Spectators cheered on their colleagues as well as for the other teams, while the competitors gritted their teeth and pulled with all their might. Those tugging had obvious signs of strain on their faces as they pulled, with some turning a purplish shade of pink.
When a team's flag crossed the mark on the field, loud cheers erupted from the winning side. Then the two teams switched sides and started over again.
At the end of the day, Maryland Correctional Institution in Jessup walked away as the champion for the light division, while the North Branch Correctional Institution took the heavy division, and the Maryland Reception, Diagnosis and Classification Center won the women's division.
Larico Chase, a correctional officer at Maryland Correctional Institution, said he enjoys everything about the event. He helped pull his team to victory, and while he enjoys the competitive nature, he said the event also supports a good cause.
"I like competition, so I come out every year," Chase said. "And to support Special Olympics."

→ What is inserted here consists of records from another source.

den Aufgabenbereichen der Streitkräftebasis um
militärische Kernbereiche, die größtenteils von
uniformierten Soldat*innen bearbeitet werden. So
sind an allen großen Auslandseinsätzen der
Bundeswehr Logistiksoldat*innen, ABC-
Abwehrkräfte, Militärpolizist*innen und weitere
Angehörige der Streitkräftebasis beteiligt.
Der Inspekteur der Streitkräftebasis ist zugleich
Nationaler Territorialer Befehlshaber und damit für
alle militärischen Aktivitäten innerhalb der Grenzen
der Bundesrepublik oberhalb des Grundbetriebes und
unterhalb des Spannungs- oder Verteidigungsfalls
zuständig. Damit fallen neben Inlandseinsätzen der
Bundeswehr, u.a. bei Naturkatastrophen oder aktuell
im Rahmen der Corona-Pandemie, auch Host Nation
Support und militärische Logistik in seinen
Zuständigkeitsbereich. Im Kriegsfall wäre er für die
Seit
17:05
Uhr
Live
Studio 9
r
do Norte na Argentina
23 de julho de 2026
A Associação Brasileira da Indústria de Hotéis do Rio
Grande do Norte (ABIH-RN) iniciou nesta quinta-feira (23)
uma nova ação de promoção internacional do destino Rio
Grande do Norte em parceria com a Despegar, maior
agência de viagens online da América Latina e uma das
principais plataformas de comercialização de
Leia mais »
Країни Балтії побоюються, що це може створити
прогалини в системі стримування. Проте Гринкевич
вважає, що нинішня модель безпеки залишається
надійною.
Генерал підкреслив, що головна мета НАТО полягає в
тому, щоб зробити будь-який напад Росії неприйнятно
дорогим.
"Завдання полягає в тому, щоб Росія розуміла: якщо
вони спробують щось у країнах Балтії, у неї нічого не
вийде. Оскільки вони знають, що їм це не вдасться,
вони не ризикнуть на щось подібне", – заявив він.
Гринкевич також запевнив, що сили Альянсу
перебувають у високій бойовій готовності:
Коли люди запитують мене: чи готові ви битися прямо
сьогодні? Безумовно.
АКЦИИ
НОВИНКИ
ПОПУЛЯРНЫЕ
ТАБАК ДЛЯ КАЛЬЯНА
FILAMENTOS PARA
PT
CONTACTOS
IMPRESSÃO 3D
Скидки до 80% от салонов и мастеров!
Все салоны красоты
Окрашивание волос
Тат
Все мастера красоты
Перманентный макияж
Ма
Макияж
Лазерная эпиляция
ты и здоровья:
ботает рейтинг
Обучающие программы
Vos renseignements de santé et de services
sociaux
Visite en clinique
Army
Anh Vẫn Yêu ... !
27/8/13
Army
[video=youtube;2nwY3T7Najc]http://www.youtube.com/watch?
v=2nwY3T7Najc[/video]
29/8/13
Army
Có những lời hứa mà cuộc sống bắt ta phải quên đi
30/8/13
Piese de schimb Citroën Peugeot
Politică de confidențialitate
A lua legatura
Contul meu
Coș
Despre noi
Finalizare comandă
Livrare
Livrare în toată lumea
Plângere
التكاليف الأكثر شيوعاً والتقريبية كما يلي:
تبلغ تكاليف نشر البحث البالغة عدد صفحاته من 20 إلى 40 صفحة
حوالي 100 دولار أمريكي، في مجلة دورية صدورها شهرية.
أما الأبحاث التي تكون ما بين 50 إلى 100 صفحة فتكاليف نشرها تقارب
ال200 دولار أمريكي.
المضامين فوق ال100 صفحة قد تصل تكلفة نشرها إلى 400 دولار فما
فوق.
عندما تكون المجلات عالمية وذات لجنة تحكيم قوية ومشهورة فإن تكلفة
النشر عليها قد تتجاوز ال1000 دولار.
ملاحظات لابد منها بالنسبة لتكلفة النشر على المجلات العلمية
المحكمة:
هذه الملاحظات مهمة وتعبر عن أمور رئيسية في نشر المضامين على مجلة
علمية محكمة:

It was his fifth time competing, and he said that in addition to raising money for Special Olympics, the event also brings unity to the correctional officers.
That was an opinion shared by Rita Brown-Wright and Melanie Gordon.
Brown-Wright was part of the Patuxent Institution team. She said she's a former tenant and has been coming to the tug of war event for about 10 years.
She said her favorite part is "camaraderie, sportsmanship, you get to see people you haven't seen for a long time, [and] bragging rights."
The event is for a good cause, she said, adding that she also likes to see people come together and root for one another.
Gordon, who has attended the event for five years, was part of the third-place team in the light division.
"I think it's an amazing way to raise money for a really good cause and build camaraderie between institutions," Gordon said.
The event was expected to raise $16,000 for Special Olympics, said Jim Schmutz, the president and CEO for Special Olympics Maryland.
The money raised at the event, as well as other events, goes to helping the more than 7,300 athletes participating in 27 events. Just in the fall, there will be athletes participating in seven sports, Schmutz said.
Special Olympics Maryland has a budget of about $5 million, and between all the different events law enforcement puts on, they end up getting another $2.5 million, he said.
While there are many events for Special Olympics, including some over the weekend, Schmutz said the event Friday is "unique."
"It's the only tug of war we do in the state," he said.
Not everyone at the event was participating in the tug of war. Stephen Moyer, the secretary of public safety and correctional services, was a spectator, as were some Special Olympics athletes.
Alex Barnes, 35, of Ellicott City, was watching the tug of war competitions. He said the event was great because it raises money for a good cause, adding that Special Olympics is a cause many people believe in.
Barnes said he didn't have a favorite team and choosing would be like choosing a favorite pet.
"I say the guys who are doing it, they're real professionals," Barnes said. "And the way I think of law enforcement now, they're real rockstars."